Selon l’agence al-Markaziya, M. Germanos a fait assumer à MM. Ghanem et Maalouf la responsabilité de tout dommage corporel qui pourrait l’atteindre, exigeant d’eux des dommages-intérêts d’une valeur de 500 millions de livres en réparation du « préjudice » qu’ils lui ont causé.
Contacté par L’Orient-Le Jour, Joe Maalouf indique que dans le cadre de son émission, Hawal Hourriyé, il se penche depuis environ deux mois sur les enquêtes judiciaires menées autour de dossiers concernant certains magistrats, dont M. Germanos, soulignant qu’il ne compte pas s’arrêter. « M. Germanos a été convoqué par la justice et n’a pas comparu », affirme-t-il, déplorant « la lenteur de son dossier en raison d’ingérences politiques qui tentent même de le classer sans suite ». L’animateur ajoute avoir critiqué « le fait que M. Germanos prétende relever du ministère de la Défense pour justifier sa non-comparution », alors que, soutient-il, « de par la loi, il relève du ministère de la Justice ».

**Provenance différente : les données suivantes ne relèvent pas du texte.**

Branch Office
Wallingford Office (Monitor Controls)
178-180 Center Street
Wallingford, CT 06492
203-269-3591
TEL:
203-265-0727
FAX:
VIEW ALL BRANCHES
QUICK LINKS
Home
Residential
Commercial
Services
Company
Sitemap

L’OLJ, qui a essayé sans succès d’entrer en contact avec Marcel Ghanem, a demandé à M. Maalouf dans quel cadre celui-ci a été accusé de diffamation par le commissaire du gouvernement. « Le sujet a été évoqué lors de la dernière émission de Sar el-Wa’t au cours de laquelle le ministre de la Défense, Élias Bou Saab, était l’hôte de Marcel Ghanem », a-t-il indiqué pour toute réponse.